▶ **EXERCISE TEXT**:
++++++++

Pick one role per component. Mixing both — having two components fight
over host.rotation in the same phase, for instance — is exactly the
coordination bug the host-owned transform exists to prevent. If two
systems both need to author rotation, decide who owns it and have the
other read.
The transform hierarchy
Objects form a tree. Every object may have one WorldObject.parent and any number of WorldObject.children, established with WorldObject.setParent (or the WorldObject.addChild / WorldObject.removeChild conveniences). The tree exists so that moving, rotating, or scaling a parent carries its descendants with it — a turret rotating with its tank, a health bar tracking the unit beneath it, a whole UI panel sliding on one tween.
This splits the transform into two readings:
- Local — the
position/rotation/scalefields below are measured relative to the parent. They are what you set. For a root object (no parent) local space is world space, so these fields read as absolute — which is exactly how every object behaved before hierarchy existed, and why a flat game needs to know nothing about any of this. - World — the absolute transform after composing every ancestor's transform down the chain, exposed read-only via WorldObject.worldPosition, WorldObject.worldRotation, WorldObject.worldScale, and the full WorldObject.worldMatrix. This is what renderers, colliders, and "where actually is it" queries read. It is derived on demand by walking to the root, so it always reflects the latest local edits with no resolve step to remember.
A parent rotating its children around the parent's origin, nested to any depth, falls straight out of that composition — there is no special case for depth, and WorldObject.localToWorld / WorldObject.worldToLocal thread the same ancestry so a parented object's collision shape transforms correctly too.
Destroying a parent destroys its whole subtree (see Lifecycle below): children never outlive the object they are pinned to.
Lifecycle
An object has three internal states: live (in the world, ticking),
marked (WorldObject.destroy has been called, awaiting the
world's sweep at the end of the current/next tick), and cleaned
(onDestroy has fired, the object is inert). Transitions are one-way and
the API is idempotent — calling destroy() repeatedly or on an
already-cleaned object is safe.
Enabling and disabling
Setting AbstractComponentHost.enabled to false on an object
gates all three of its per-frame component phases (onPreUpdate,
onUpdate, onPostUpdate) at a single early-return: a paused enemy, a
frozen UI widget, a temporarily-disabled debug overlay. The object keeps
its components and their state; flip enabled back to true and it
resumes ticking from where it was. onAdded and onDestroy are not
gated — a half-attached or half-destroyed object would be worse than a
paused one.
Example
// A controller sets the host's rotation; the graphics component reads
// it back out in the same tick (no coupling between the two).

++++++++

▶ **EXERCISE**:
Please answer these questions from the documentation excerpt, one answer per line:
1. What are the three internal states an object can have?
2. Which per-frame component phases are gated when enabled is set to false?
3. What happens to the children when a parent object is destroyed?

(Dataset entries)
++++++++

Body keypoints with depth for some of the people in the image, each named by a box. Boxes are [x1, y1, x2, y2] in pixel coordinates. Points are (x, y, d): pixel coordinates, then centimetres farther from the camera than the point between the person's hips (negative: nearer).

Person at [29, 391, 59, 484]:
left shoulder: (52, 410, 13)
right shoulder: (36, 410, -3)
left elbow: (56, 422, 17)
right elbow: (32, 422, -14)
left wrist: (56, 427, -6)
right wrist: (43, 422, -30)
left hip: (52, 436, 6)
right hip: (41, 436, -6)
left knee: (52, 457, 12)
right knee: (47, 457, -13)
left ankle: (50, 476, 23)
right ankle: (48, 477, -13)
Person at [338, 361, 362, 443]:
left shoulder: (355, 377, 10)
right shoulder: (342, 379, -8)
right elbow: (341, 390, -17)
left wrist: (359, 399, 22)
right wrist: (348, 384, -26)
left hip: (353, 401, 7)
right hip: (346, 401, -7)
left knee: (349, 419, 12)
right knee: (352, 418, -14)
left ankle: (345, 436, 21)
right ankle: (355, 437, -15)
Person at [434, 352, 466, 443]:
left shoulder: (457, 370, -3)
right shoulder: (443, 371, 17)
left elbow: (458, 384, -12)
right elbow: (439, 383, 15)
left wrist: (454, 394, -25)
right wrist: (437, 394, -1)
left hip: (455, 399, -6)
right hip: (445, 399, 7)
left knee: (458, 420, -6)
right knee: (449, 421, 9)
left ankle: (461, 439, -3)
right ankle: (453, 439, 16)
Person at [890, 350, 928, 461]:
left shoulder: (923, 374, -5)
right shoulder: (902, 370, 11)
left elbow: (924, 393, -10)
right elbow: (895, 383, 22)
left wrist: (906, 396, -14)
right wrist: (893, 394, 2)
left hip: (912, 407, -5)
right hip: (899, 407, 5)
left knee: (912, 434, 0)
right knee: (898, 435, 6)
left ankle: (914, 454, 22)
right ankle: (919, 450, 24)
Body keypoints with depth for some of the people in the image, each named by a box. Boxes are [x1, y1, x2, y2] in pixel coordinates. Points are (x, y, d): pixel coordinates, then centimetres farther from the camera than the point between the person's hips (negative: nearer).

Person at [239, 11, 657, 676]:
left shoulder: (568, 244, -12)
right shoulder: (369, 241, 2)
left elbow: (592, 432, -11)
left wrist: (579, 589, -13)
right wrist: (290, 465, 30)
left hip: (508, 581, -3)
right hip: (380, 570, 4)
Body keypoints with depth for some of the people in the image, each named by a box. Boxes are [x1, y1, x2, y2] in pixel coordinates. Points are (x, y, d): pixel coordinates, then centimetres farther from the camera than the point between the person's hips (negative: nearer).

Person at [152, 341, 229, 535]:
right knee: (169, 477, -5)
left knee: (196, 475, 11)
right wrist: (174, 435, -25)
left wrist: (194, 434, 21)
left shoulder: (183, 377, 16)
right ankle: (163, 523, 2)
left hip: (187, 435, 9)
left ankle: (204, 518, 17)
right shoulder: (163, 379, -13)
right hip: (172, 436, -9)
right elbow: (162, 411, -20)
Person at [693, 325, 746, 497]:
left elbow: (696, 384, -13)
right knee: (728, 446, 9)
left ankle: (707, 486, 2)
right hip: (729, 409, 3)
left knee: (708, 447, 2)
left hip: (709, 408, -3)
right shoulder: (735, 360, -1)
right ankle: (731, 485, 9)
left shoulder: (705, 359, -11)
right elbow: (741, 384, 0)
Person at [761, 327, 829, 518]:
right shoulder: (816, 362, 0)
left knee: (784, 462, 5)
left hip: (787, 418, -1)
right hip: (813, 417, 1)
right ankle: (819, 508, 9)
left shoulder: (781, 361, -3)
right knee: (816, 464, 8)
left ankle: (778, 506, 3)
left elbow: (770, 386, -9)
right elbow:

++++++++

▶ **EXERCISE SOLUTION**:
1. Live, marked, and cleaned.
2. onPreUpdate, onUpdate, and onPostUpdate.
3. They are destroyed too, because destroying a parent destroys its whole subtree.